Then They Went for the Pigs

Just when you thought the market for controversy over genetically modified organisms (GMOs) was completely saturated, a new study published in the Journal of Organic Systems finds that pigs raised on a mixed diet of GM corn and GM soy had higher rates of intestinal problems, “including inflammation of the stomach and small intestine, stomach ulcers, a thinning of intestinal walls and an increase in haemorrhagic bowel disease, where a pig can rapidly ‘bleed-out’ from their bowel and die.” Both male and female pigs reared on the GM diet were more likely to have severe stomach inflammation, at a rate of four times and 2.2 times the control group, respectively. There were also reproductive effects: the uteri of female pigs raised on GM feed were 25 percent larger (in proportion to body size) than those of control sows. (All male pigs were neutered, so scientists were unable to study any effects on the male reproductive systems.)
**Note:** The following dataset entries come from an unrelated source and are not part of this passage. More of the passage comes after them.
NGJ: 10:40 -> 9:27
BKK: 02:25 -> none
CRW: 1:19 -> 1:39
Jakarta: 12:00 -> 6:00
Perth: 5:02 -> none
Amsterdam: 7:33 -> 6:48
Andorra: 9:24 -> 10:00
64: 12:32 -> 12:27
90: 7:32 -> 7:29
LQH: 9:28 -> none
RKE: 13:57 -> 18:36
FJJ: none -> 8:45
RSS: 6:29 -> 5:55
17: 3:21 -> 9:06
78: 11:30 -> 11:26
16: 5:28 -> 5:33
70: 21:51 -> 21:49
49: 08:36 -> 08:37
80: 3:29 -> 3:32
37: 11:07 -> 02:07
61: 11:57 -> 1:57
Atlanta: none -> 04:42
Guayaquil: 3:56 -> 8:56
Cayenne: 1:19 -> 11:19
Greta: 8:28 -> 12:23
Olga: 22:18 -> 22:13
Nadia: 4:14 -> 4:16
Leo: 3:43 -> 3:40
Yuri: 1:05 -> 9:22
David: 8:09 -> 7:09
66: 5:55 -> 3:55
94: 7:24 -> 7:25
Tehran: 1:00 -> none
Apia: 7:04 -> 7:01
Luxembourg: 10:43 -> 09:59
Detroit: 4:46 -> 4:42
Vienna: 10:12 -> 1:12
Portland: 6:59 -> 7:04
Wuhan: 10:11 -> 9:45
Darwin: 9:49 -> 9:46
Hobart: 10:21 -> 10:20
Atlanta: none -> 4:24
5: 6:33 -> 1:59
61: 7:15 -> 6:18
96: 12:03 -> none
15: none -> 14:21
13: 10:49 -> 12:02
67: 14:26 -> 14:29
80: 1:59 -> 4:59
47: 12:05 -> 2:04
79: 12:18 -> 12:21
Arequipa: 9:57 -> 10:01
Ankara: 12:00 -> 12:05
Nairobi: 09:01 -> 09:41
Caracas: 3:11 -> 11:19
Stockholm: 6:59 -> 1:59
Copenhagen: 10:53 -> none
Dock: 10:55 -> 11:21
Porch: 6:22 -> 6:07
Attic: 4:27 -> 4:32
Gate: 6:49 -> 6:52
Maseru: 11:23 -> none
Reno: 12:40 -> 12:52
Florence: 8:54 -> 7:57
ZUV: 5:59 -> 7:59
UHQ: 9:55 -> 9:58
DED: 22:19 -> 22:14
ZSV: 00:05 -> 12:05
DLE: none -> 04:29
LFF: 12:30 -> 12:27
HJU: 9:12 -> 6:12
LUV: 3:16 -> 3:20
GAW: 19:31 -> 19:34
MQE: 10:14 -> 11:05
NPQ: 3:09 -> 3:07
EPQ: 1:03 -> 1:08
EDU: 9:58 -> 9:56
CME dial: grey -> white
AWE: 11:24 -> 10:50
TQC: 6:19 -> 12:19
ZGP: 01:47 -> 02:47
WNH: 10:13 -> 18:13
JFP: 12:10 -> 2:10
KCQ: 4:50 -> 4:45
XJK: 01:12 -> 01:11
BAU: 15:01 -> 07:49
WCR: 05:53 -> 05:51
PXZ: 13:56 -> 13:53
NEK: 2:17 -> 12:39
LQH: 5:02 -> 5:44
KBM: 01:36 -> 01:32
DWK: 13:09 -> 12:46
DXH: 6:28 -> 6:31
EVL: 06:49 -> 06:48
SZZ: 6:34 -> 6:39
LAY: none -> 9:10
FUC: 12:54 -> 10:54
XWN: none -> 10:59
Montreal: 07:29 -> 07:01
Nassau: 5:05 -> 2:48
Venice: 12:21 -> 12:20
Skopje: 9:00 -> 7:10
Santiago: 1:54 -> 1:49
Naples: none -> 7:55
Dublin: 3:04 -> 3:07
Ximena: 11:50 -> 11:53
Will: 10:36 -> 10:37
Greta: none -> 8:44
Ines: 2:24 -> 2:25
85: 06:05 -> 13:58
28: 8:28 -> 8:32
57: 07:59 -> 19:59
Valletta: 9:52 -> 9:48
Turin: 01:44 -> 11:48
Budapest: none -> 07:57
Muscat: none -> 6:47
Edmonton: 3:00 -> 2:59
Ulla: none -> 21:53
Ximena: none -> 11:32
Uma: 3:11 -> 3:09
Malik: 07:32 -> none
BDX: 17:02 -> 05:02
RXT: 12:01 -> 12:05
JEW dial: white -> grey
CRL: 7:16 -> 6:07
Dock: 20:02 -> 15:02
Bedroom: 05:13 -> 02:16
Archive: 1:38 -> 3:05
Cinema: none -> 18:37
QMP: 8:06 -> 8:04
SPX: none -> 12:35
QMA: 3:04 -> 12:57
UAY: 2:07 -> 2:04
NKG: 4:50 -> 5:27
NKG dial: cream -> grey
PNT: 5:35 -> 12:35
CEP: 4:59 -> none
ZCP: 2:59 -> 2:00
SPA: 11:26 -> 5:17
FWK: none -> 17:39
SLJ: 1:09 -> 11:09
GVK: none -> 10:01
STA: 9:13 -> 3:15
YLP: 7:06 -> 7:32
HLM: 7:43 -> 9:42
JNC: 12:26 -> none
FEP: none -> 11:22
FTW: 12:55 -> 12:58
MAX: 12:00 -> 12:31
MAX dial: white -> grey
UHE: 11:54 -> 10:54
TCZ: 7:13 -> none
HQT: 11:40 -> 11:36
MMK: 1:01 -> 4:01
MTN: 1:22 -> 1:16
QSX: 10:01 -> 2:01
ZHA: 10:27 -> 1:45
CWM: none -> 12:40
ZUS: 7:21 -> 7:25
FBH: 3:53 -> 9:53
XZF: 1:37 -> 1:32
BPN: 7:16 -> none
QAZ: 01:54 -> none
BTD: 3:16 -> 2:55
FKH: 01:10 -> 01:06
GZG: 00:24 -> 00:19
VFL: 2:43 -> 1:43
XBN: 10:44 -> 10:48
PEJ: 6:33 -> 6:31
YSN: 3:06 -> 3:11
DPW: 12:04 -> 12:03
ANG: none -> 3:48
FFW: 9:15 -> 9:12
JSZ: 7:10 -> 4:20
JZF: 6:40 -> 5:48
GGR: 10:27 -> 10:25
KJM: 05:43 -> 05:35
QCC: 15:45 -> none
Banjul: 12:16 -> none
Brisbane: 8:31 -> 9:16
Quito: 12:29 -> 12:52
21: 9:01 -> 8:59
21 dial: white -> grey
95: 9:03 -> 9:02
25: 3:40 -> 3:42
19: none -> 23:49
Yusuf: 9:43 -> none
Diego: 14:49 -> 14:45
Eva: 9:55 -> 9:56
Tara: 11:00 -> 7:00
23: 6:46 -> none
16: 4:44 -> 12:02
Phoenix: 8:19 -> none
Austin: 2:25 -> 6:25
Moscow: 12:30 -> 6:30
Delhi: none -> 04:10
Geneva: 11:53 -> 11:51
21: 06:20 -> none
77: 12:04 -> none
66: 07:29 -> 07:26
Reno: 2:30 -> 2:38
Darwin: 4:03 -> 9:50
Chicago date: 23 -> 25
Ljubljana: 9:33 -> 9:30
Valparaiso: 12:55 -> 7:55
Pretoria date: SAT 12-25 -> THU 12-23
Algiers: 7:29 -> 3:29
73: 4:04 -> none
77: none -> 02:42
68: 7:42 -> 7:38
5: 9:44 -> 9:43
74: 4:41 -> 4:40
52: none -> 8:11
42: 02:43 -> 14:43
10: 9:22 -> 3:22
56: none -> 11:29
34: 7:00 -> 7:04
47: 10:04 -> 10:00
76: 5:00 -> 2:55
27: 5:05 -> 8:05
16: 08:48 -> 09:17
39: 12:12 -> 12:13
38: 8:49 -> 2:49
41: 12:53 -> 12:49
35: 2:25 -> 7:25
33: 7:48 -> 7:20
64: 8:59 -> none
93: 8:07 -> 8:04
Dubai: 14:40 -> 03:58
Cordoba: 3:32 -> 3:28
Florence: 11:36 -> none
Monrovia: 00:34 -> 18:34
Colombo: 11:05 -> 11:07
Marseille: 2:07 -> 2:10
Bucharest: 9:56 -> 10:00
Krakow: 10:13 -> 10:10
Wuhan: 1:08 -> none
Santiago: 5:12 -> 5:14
Damning New Study Demonstrates Harm to Animals Raised on GMO Feed” Leslie Hatfield

This one cuts several ways. We don’t have nearly enough funding going for objective research into the impact of genetically modified foods. Why? Corporate interests harmonize nicely with right-wing fantasies about the all-powerful federal government and debt and so on. If you can shrink the government, then on one will be looking when you introduce dangerous foods into the system. We are all guinea pigs for corporate profit.

Damming research, of course, isn’t yet a solid case. It does suggest the need for a very healthy skepticism about corporate safety assurances, to say the very least. What would be the harm, Hatfield asks, in a precautionary principle? Only corporate profits and common sense. The fact is that we don’t need these modified foods; I suspect that every problem they purport to solve either isn’t important or can be solved in other ways.